→ TASK INSTRUCTIONS:
Among the lines below, output only those between the line holding "Эксперт с 1994 года" and the line holding "Chúng ta sẽ tập trung vào các âm vị thường g", inclusive, exactly as written and with no pictures.

→ EXERCISE INPUT:
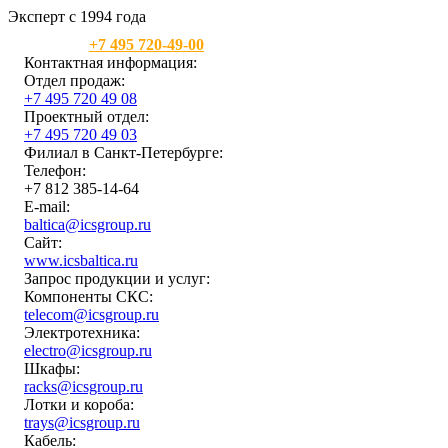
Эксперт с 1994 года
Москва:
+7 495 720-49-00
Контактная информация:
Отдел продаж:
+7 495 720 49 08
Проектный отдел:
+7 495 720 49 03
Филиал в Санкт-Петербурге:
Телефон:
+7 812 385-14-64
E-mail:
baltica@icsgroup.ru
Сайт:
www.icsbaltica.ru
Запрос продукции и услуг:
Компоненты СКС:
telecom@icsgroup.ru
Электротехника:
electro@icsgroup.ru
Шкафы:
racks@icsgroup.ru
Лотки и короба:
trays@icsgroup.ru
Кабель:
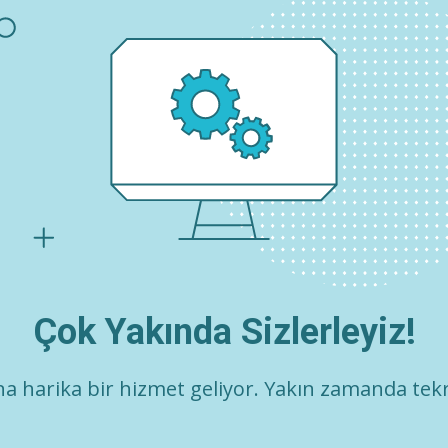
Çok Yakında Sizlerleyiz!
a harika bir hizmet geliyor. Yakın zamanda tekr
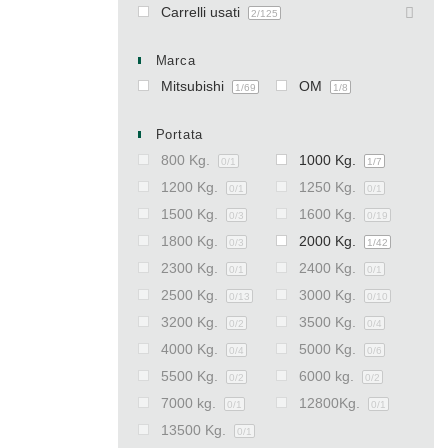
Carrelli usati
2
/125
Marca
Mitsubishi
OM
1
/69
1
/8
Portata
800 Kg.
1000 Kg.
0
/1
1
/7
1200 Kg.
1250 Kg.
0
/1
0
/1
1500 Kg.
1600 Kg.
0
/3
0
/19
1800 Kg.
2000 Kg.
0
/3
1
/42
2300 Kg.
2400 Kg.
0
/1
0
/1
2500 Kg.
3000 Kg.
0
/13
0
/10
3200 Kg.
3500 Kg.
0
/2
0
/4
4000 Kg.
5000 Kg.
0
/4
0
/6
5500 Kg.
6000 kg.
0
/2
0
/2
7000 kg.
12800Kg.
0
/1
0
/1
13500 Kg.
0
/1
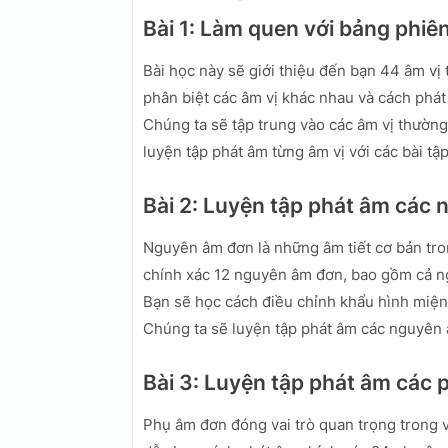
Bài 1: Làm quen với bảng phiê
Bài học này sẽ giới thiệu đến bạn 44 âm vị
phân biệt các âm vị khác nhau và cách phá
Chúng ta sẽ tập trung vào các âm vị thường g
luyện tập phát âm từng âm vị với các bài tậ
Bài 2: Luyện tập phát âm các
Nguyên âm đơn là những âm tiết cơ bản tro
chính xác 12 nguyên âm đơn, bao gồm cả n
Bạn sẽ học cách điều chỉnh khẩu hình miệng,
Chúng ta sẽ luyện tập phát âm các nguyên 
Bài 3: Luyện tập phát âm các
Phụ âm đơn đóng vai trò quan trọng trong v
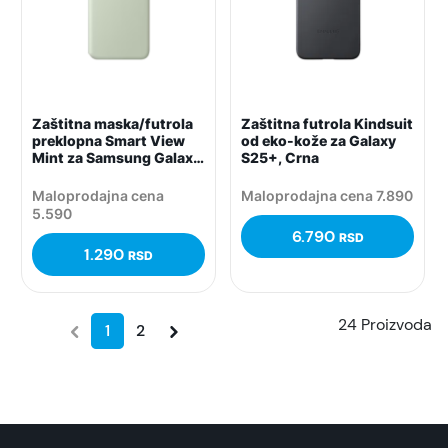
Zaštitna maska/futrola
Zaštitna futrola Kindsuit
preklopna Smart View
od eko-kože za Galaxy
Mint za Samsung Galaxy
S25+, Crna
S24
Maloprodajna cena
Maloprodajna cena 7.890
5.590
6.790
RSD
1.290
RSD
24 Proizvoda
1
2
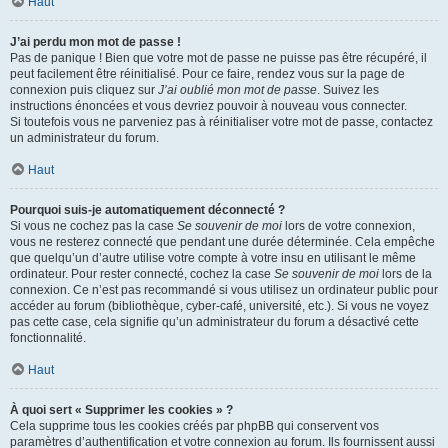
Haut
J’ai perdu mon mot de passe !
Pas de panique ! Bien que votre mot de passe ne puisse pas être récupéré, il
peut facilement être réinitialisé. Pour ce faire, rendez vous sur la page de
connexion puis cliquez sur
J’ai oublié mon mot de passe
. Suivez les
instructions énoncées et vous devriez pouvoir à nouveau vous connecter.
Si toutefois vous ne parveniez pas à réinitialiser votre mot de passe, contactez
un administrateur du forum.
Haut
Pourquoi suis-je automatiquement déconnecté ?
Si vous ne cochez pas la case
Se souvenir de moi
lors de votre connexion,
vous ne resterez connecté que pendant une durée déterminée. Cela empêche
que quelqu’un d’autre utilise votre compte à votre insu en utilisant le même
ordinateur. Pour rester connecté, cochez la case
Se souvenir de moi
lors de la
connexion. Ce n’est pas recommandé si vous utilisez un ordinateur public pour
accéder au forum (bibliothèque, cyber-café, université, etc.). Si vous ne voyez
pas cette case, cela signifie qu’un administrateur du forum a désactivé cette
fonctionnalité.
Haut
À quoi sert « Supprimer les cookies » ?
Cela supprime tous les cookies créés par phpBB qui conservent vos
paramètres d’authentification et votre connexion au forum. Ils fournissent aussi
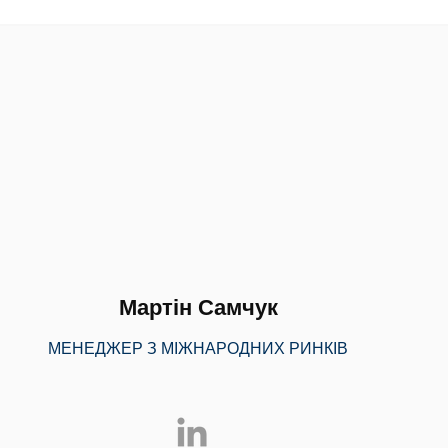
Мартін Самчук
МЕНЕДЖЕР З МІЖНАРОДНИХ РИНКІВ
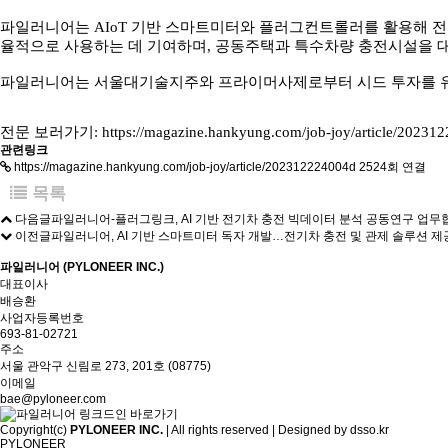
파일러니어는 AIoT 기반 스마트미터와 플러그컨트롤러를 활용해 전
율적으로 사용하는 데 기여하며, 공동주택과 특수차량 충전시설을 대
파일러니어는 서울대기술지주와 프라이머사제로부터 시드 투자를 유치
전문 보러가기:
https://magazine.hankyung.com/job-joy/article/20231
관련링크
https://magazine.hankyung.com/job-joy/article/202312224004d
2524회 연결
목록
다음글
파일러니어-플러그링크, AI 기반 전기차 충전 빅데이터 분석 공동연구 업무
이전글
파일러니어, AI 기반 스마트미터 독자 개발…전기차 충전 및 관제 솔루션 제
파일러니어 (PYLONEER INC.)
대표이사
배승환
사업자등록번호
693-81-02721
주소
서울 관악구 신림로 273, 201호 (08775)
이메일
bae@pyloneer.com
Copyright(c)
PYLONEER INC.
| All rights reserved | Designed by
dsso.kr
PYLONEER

* * *

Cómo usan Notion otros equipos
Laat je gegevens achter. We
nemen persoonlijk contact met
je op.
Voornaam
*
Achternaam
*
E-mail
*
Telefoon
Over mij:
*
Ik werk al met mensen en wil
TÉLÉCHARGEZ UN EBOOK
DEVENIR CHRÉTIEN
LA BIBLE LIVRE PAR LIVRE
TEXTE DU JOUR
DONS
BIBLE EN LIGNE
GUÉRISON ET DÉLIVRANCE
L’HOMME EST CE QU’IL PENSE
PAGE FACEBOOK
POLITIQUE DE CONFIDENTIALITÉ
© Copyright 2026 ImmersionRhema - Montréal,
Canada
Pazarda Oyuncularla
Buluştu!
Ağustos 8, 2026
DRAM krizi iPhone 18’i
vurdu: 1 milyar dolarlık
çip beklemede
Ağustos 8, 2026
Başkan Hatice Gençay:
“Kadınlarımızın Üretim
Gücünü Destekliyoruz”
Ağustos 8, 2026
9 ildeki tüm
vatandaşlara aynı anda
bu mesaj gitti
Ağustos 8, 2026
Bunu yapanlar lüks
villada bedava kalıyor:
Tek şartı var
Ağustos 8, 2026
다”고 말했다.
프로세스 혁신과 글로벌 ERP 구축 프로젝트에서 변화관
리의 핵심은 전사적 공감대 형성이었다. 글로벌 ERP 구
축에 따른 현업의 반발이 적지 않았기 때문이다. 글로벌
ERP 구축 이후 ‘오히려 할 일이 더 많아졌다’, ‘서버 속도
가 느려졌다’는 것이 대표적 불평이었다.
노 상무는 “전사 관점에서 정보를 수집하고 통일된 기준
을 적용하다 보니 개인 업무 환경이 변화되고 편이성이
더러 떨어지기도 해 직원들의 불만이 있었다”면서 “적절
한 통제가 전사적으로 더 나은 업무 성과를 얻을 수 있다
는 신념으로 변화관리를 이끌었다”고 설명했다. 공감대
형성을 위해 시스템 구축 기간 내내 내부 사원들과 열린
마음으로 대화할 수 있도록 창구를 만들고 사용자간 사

→ OUTPUT OF THE TASK:
Эксперт с 1994 года
Москва:
+7 495 720-49-00
Контактная информация:
Отдел продаж:
+7 495 720 49 08
Проектный отдел:
+7 495 720 49 03
Филиал в Санкт-Петербурге:
Телефон:
+7 812 385-14-64
E-mail:
baltica@icsgroup.ru
Сайт:
www.icsbaltica.ru
Запрос продукции и услуг:
Компоненты СКС:
telecom@icsgroup.ru
Электротехника:
electro@icsgroup.ru
Шкафы:
racks@icsgroup.ru
Лотки и короба:
trays@icsgroup.ru
Кабель:
Çok Yakında Sizlerleyiz!
a harika bir hizmet geliyor. Yakın zamanda tekr
Carrelli usati
2
/125
Marca
Mitsubishi
OM
1
/69
1
/8
Portata
800 Kg.
1000 Kg.
0
/1
1
/7
1200 Kg.
1250 Kg.
0
/1
0
/1
1500 Kg.
1600 Kg.
0
/3
0
/19
1800 Kg.
2000 Kg.
0
/3
1
/42
2300 Kg.
2400 Kg.
0
/1
0
/1
2500 Kg.
3000 Kg.
0
/13
0
/10
3200 Kg.
3500 Kg.
0
/2
0
/4
4000 Kg.
5000 Kg.
0
/4
0
/6
5500 Kg.
6000 kg.
0
/2
0
/2
7000 kg.
12800Kg.
0
/1
0
/1
13500 Kg.
0
/1
Bài 1: Làm quen với bảng phiê
Bài học này sẽ giới thiệu đến bạn 44 âm vị
phân biệt các âm vị khác nhau và cách phá
Chúng ta sẽ tập trung vào các âm vị thường g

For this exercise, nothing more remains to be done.